> EXERCISE DESCRIPTION: Write out exactly the lines below starting at the one containing "Have you ever" and ending at the one containing "8.8 | 32.8 |". Omit every picture.

> SUPPLIED RECORDS:
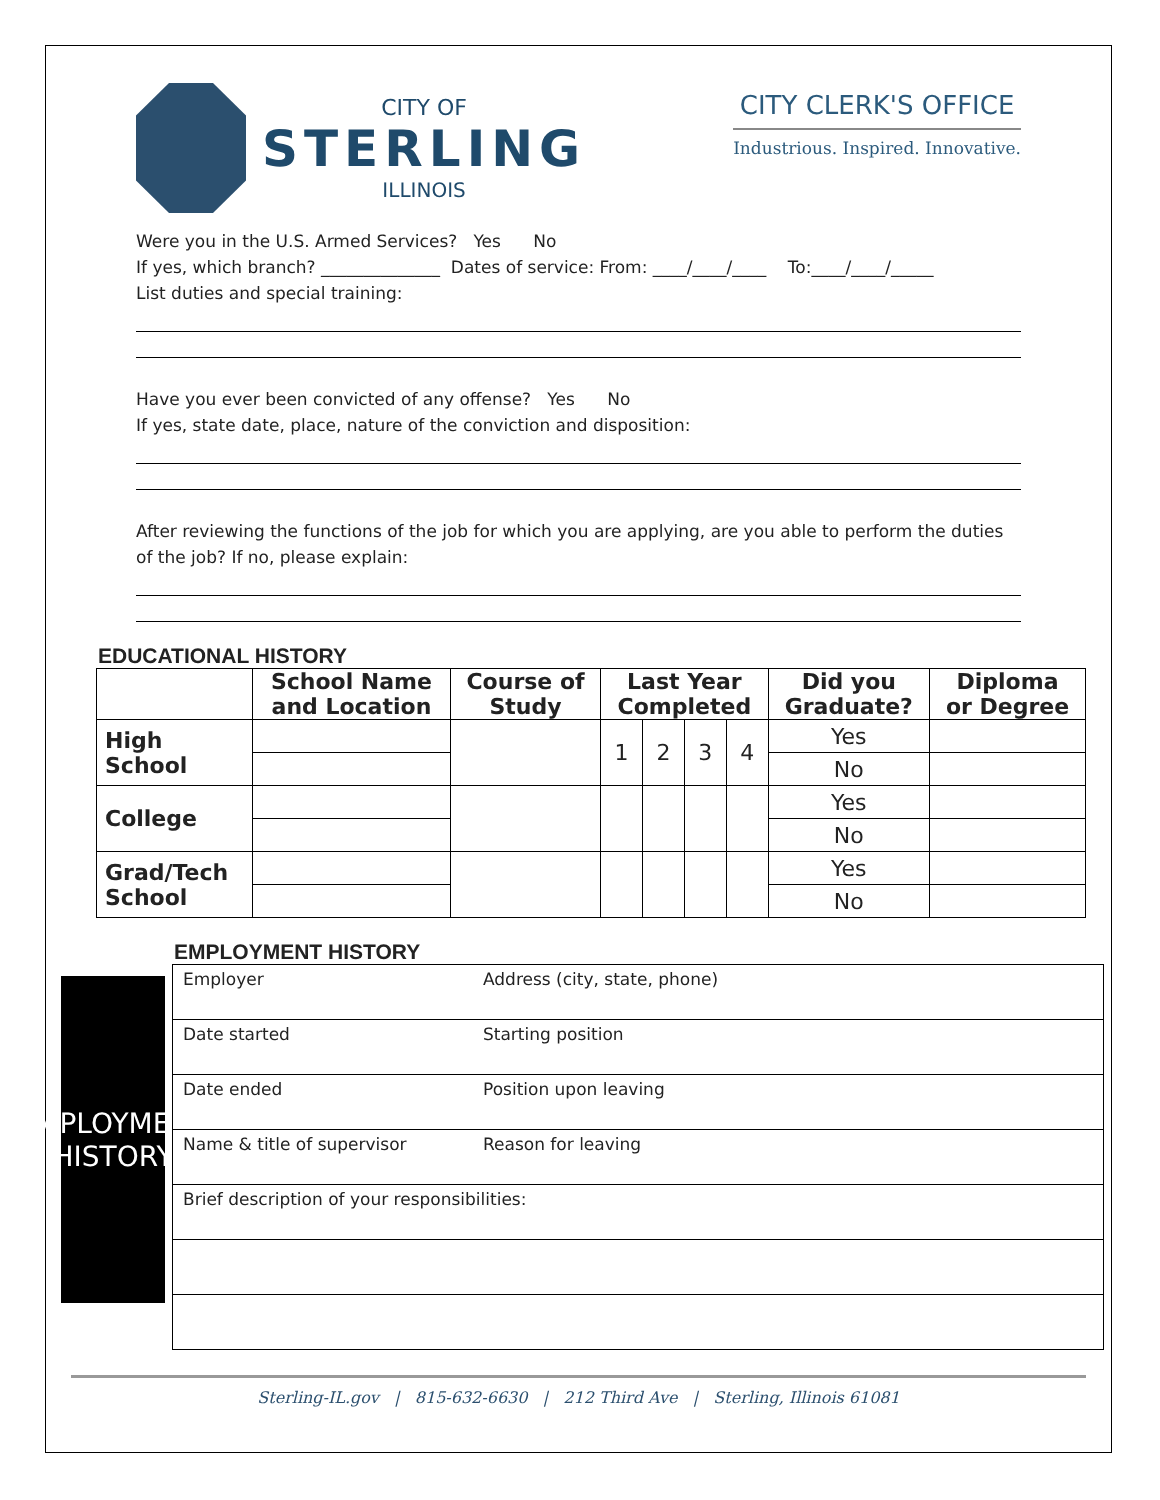CITY OF
STERLING
ILLINOIS
CITY CLERK'S OFFICE
Industrious. Inspired. Innovative.
Were you in the U.S. Armed Services? Yes No
If yes, which branch? ______________ Dates of service: From: ____/____/____ To:____/____/_____
List duties and special training:
Have you ever been convicted of any offense? Yes No
If yes, state date, place, nature of the conviction and disposition:
After reviewing the functions of the job for which you are applying, are you able to perform the duties of the job? If no, please explain:
EDUCATIONAL HISTORY
| | School Name and Location | Course of Study | Last Year Completed | | | | Did you Graduate? | Diploma or Degree |
| --- | --- | --- | --- | --- | --- | --- | --- | --- |
| High School | | | 1 | 2 | 3 | 4 | Yes | |
| | | | | | | | No | |
| College | | | | | | | Yes | |
| | | | | | | | No | |
| Grad/Tech School | | | | | | | Yes | |
| | | | | | | | No | |
EMPLOYMENT HISTORY
EMPLOYMENT
HISTORY
| Employer | Address (city, state, phone) |
| Date started | Starting position |
| Date ended | Position upon leaving |
| Name & title of supervisor | Reason for leaving |
| Brief description of your responsibilities: | |
Sterling-IL.gov | 815-632-6630 | 212 Third Ave | Sterling, Illinois 61081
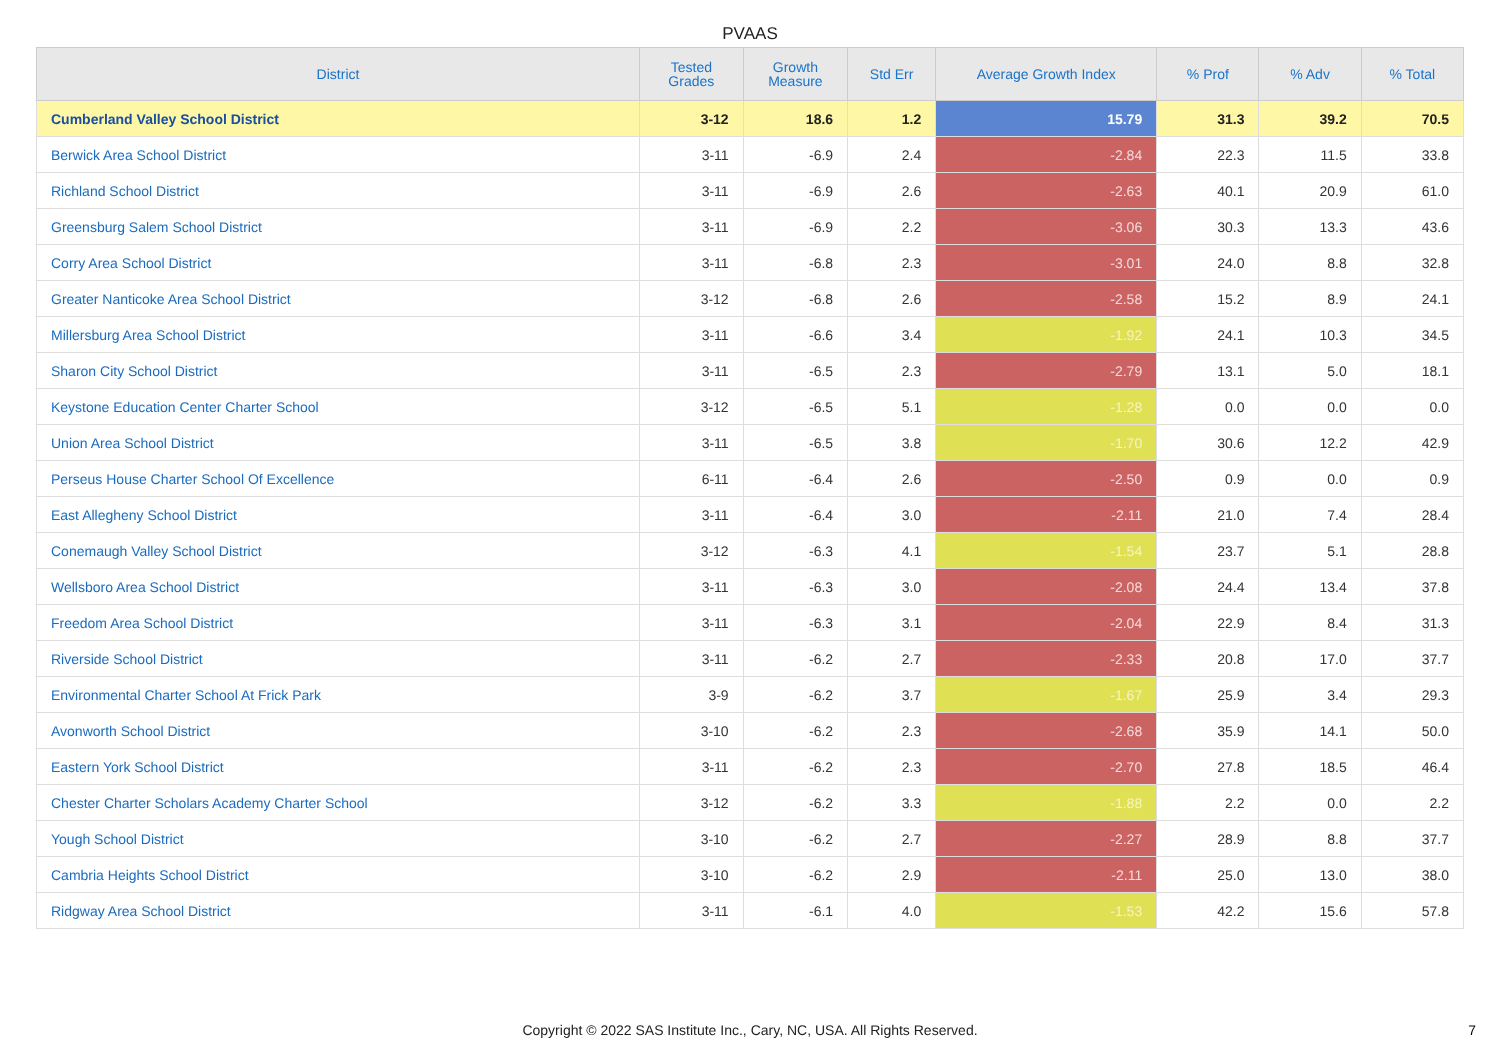PVAAS
| District | Tested Grades | Growth Measure | Std Err | Average Growth Index | % Prof | % Adv | % Total |
| --- | --- | --- | --- | --- | --- | --- | --- |
| Cumberland Valley School District | 3-12 | 18.6 | 1.2 | 15.79 | 31.3 | 39.2 | 70.5 |
| Berwick Area School District | 3-11 | -6.9 | 2.4 | -2.84 | 22.3 | 11.5 | 33.8 |
| Richland School District | 3-11 | -6.9 | 2.6 | -2.63 | 40.1 | 20.9 | 61.0 |
| Greensburg Salem School District | 3-11 | -6.9 | 2.2 | -3.06 | 30.3 | 13.3 | 43.6 |
| Corry Area School District | 3-11 | -6.8 | 2.3 | -3.01 | 24.0 | 8.8 | 32.8 |
| Greater Nanticoke Area School District | 3-12 | -6.8 | 2.6 | -2.58 | 15.2 | 8.9 | 24.1 |
| Millersburg Area School District | 3-11 | -6.6 | 3.4 | -1.92 | 24.1 | 10.3 | 34.5 |
| Sharon City School District | 3-11 | -6.5 | 2.3 | -2.79 | 13.1 | 5.0 | 18.1 |
| Keystone Education Center Charter School | 3-12 | -6.5 | 5.1 | -1.28 | 0.0 | 0.0 | 0.0 |
| Union Area School District | 3-11 | -6.5 | 3.8 | -1.70 | 30.6 | 12.2 | 42.9 |
| Perseus House Charter School Of Excellence | 6-11 | -6.4 | 2.6 | -2.50 | 0.9 | 0.0 | 0.9 |
| East Allegheny School District | 3-11 | -6.4 | 3.0 | -2.11 | 21.0 | 7.4 | 28.4 |
| Conemaugh Valley School District | 3-12 | -6.3 | 4.1 | -1.54 | 23.7 | 5.1 | 28.8 |
| Wellsboro Area School District | 3-11 | -6.3 | 3.0 | -2.08 | 24.4 | 13.4 | 37.8 |
| Freedom Area School District | 3-11 | -6.3 | 3.1 | -2.04 | 22.9 | 8.4 | 31.3 |
| Riverside School District | 3-11 | -6.2 | 2.7 | -2.33 | 20.8 | 17.0 | 37.7 |
| Environmental Charter School At Frick Park | 3-9 | -6.2 | 3.7 | -1.67 | 25.9 | 3.4 | 29.3 |
| Avonworth School District | 3-10 | -6.2 | 2.3 | -2.68 | 35.9 | 14.1 | 50.0 |
| Eastern York School District | 3-11 | -6.2 | 2.3 | -2.70 | 27.8 | 18.5 | 46.4 |
| Chester Charter Scholars Academy Charter School | 3-12 | -6.2 | 3.3 | -1.88 | 2.2 | 0.0 | 2.2 |
| Yough School District | 3-10 | -6.2 | 2.7 | -2.27 | 28.9 | 8.8 | 37.7 |
| Cambria Heights School District | 3-10 | -6.2 | 2.9 | -2.11 | 25.0 | 13.0 | 38.0 |
| Ridgway Area School District | 3-11 | -6.1 | 4.0 | -1.53 | 42.2 | 15.6 | 57.8 |
Copyright © 2022 SAS Institute Inc., Cary, NC, USA. All Rights Reserved.
7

> RESPONSE:
Have you ever been convicted of any offense? Yes No
If yes, state date, place, nature of the conviction and disposition:
After reviewing the functions of the job for which you are applying, are you able to perform the duties of the job? If no, please explain:
EDUCATIONAL HISTORY
| | School Name and Location | Course of Study | Last Year Completed | | | | Did you Graduate? | Diploma or Degree |
| --- | --- | --- | --- | --- | --- | --- | --- | --- |
| High School | | | 1 | 2 | 3 | 4 | Yes | |
| | | | | | | | No | |
| College | | | | | | | Yes | |
| | | | | | | | No | |
| Grad/Tech School | | | | | | | Yes | |
| | | | | | | | No | |
EMPLOYMENT HISTORY
EMPLOYMENT
HISTORY
| Employer | Address (city, state, phone) |
| Date started | Starting position |
| Date ended | Position upon leaving |
| Name & title of supervisor | Reason for leaving |
| Brief description of your responsibilities: | |
Sterling-IL.gov | 815-632-6630 | 212 Third Ave | Sterling, Illinois 61081
PVAAS
| District | Tested Grades | Growth Measure | Std Err | Average Growth Index | % Prof | % Adv | % Total |
| --- | --- | --- | --- | --- | --- | --- | --- |
| Cumberland Valley School District | 3-12 | 18.6 | 1.2 | 15.79 | 31.3 | 39.2 | 70.5 |
| Berwick Area School District | 3-11 | -6.9 | 2.4 | -2.84 | 22.3 | 11.5 | 33.8 |
| Richland School District | 3-11 | -6.9 | 2.6 | -2.63 | 40.1 | 20.9 | 61.0 |
| Greensburg Salem School District | 3-11 | -6.9 | 2.2 | -3.06 | 30.3 | 13.3 | 43.6 |
| Corry Area School District | 3-11 | -6.8 | 2.3 | -3.01 | 24.0 | 8.8 | 32.8 |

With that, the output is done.